Earlier in March, during the unveiling of the the first language marker in the Cordillera Region — theTuwali language in Ifugao, Legarda, in a statement ensured funding for the installation of language markers for all 131 languages in the country, including ethnographic studies of Philippine languages.

“We need to comprehensively document all active, endangered, and dying languages of our ethno-linguistic groups in the country and we should promote the continued use of such languages”, Legarda said.

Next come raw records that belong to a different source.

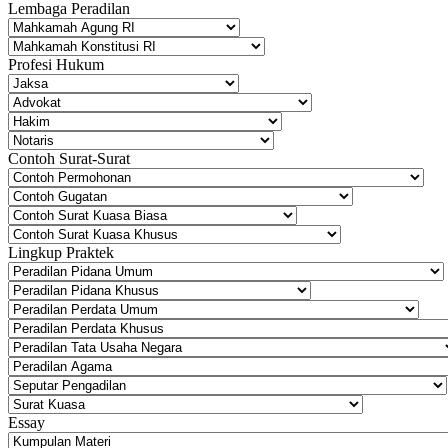
Lembaga Peradilan
Profesi Hukum
Contoh Surat-Surat
Lingkup Praktek
Essay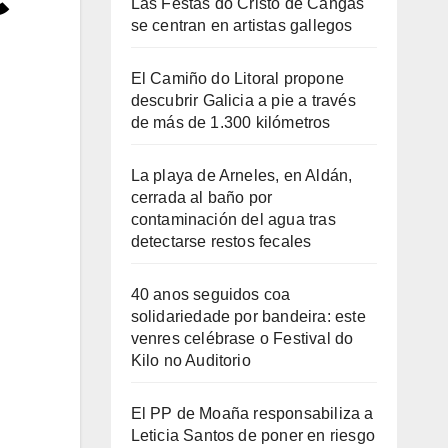
Las Festas do Cristo de Cangas
se centran en artistas gallegos
El Camiño do Litoral propone
descubrir Galicia a pie a través
de más de 1.300 kilómetros
La playa de Arneles, en Aldán,
cerrada al baño por
contaminación del agua tras
detectarse restos fecales
40 anos seguidos coa
solidariedade por bandeira: este
venres celébrase o Festival do
Kilo no Auditorio
El PP de Moaña responsabiliza a
Leticia Santos de poner en riesgo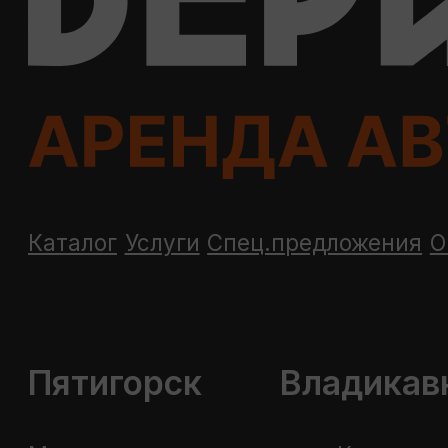
© 2010-2026 ООО «Бери Рули»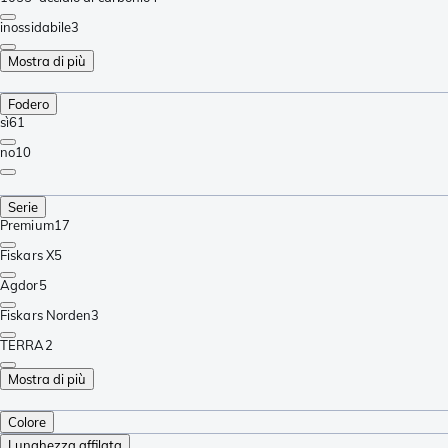
inossidabile
3
Mostra di più
Fodero
sì
61
no
10
Serie
Premium
17
Fiskars X
5
Agdor
5
Fiskars Norden
3
TERRA
2
Mostra di più
Colore
Lunghezza affilata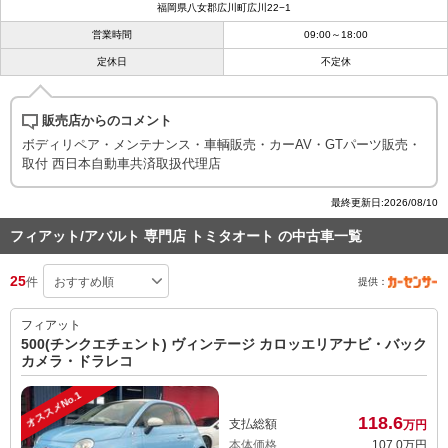
福岡県八女郡広川町広川22−1
営業時間
09:00～18:00
定休日
不定休
販売店からのコメント
ボディリペア・メンテナンス・車輌販売・カーAV・GTパーツ販売・
取付 西日本自動車共済取扱代理店
最終更新日:2026/08/10
フィアット/アバルト 専門店 トミタオート の中古車一覧
25
件
提供：
フィアット
500(チンクエチェント) ヴィンテージ カロッエリアナビ・バック
カメラ・ドラレコ
オススメNo.1
118.
6
支払総額
万円
本体価格
107.
0
万円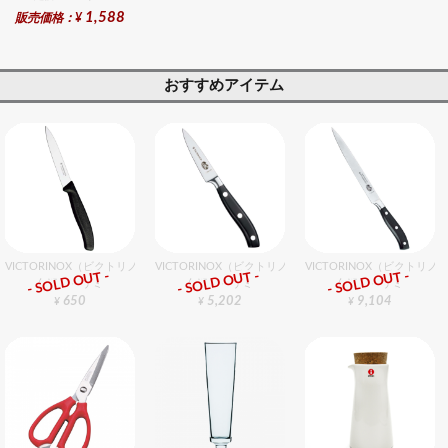
1,588
販売価格：¥
おすすめアイテム
VICTORINOX（ビクトリノックス） ペティーナイフ BK 10cm
VICTORINOX（ビクトリノックス） gMぺティーナイフ 8
VICTORINOX（ビクトリノ
- SOLD OUT -
- SOLD OUT -
- SOLD OUT -
包丁・ハサミ
包丁・ハサミ
包丁・ハサミ
650
5,202
9,104
¥
¥
¥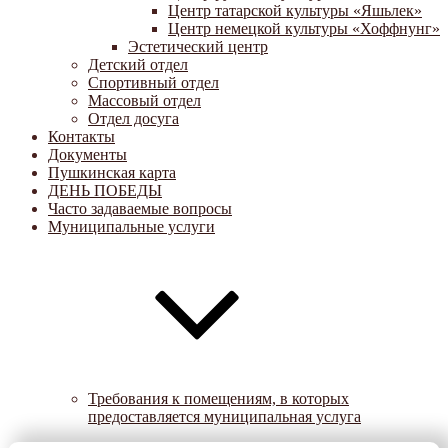
Центр татарской культуры «Яшьлек»
Центр немецкой культуры «Хоффнунг»
Эстетический центр
Детский отдел
Спортивный отдел
Массовый отдел
Отдел досуга
Контакты
Документы
Пушкинская карта
ДЕНЬ ПОБЕДЫ
Часто задаваемые вопросы
Муниципальные услуги
Требования к помещениям, в которых
предоставляется муниципальная услуга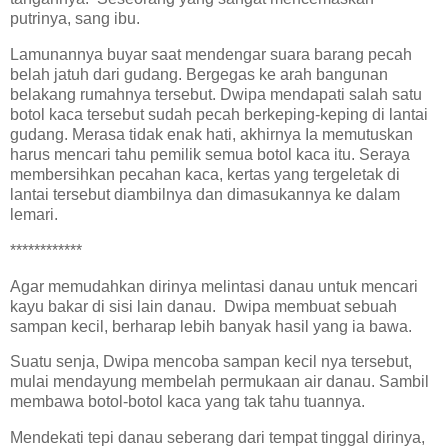
putrinya, sang ibu.
Lamunannya buyar saat mendengar suara barang pecah
belah jatuh dari gudang. Bergegas ke arah bangunan
belakang rumahnya tersebut. Dwipa mendapati salah satu
botol kaca tersebut sudah pecah berkeping-keping di lantai
gudang. Merasa tidak enak hati, akhirnya Ia memutuskan
harus mencari tahu pemilik semua botol kaca itu. Seraya
membersihkan pecahan kaca, kertas yang tergeletak di
lantai tersebut diambilnya dan dimasukannya ke dalam
lemari.
************
Agar memudahkan dirinya melintasi danau untuk mencari
kayu bakar di sisi lain danau. Dwipa membuat sebuah
sampan kecil, berharap lebih banyak hasil yang ia bawa.
Suatu senja, Dwipa mencoba sampan kecil nya tersebut,
mulai mendayung membelah permukaan air danau. Sambil
membawa botol-botol kaca yang tak tahu tuannya.
Mendekati tepi danau seberang dari tempat tinggal dirinya,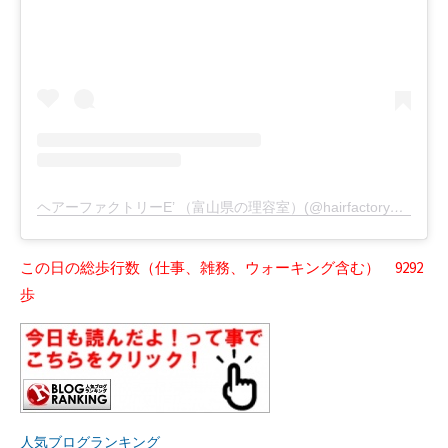
ヘアーファクトリーE’ （富山県の理容室）(@hairfactory_e_dash)がシェアした投稿
この日の総歩行数（仕事、雑務、ウォーキング含む） 9292
歩
人気ブログランキング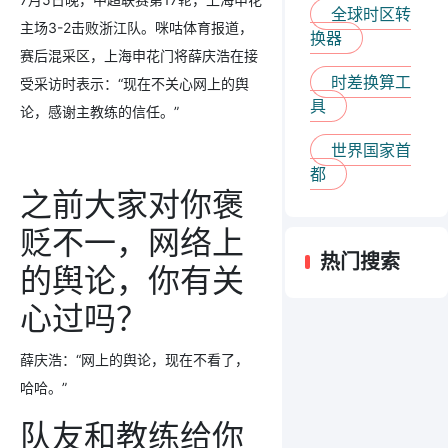
全球时区转
主场3-2击败浙江队。咪咕体育报道，
换器
赛后混采区，上海申花门将薛庆浩在接
时差换算工
受采访时表示：“现在不关心网上的舆
具
论，感谢主教练的信任。”
世界国家首
都
之前大家对你褒
贬不一，网络上
热门搜索
的舆论，你有关
心过吗？
薛庆浩：“网上的舆论，现在不看了，
哈哈。”
队友和教练给你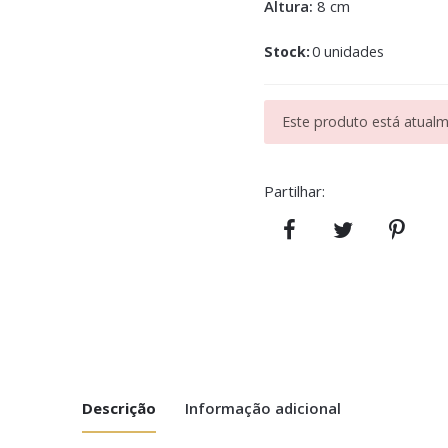
Altura:
8 cm
Stock:
0 unidades
Este produto está atualme
Partilhar:
Descrição
Informação adicional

“To complement the Language Markers Project of KWF, the Department of Tourism and the local government units (LGUs) can provide language tours to include discussions on how the language started and was embraced by the community in order to widen the perspective of the youth, students, and tourists when visiting various tourist sites in the country,” Legarda added.

The KWF is almost halfway in its implementation this year of its aim to install 22 language markers in a year across the country.

The ten language markers already unveiled nationwide are the following: 1)Kinaray-a in Antique; 2)Tuwali in Ifugao; 3)Mandaya in Davao Oriental; 4)Kalinga in Kalinga; 5)Mangyan in Occidental Mindoro; 6)Binukid in Bukidnon; 7)Ayta-Magbukun in Bataan; 8)Tagalog in Batangas; 9)Surigaonon in Surigao City; and 10)Ivadoy or Ibalói in Baguio City.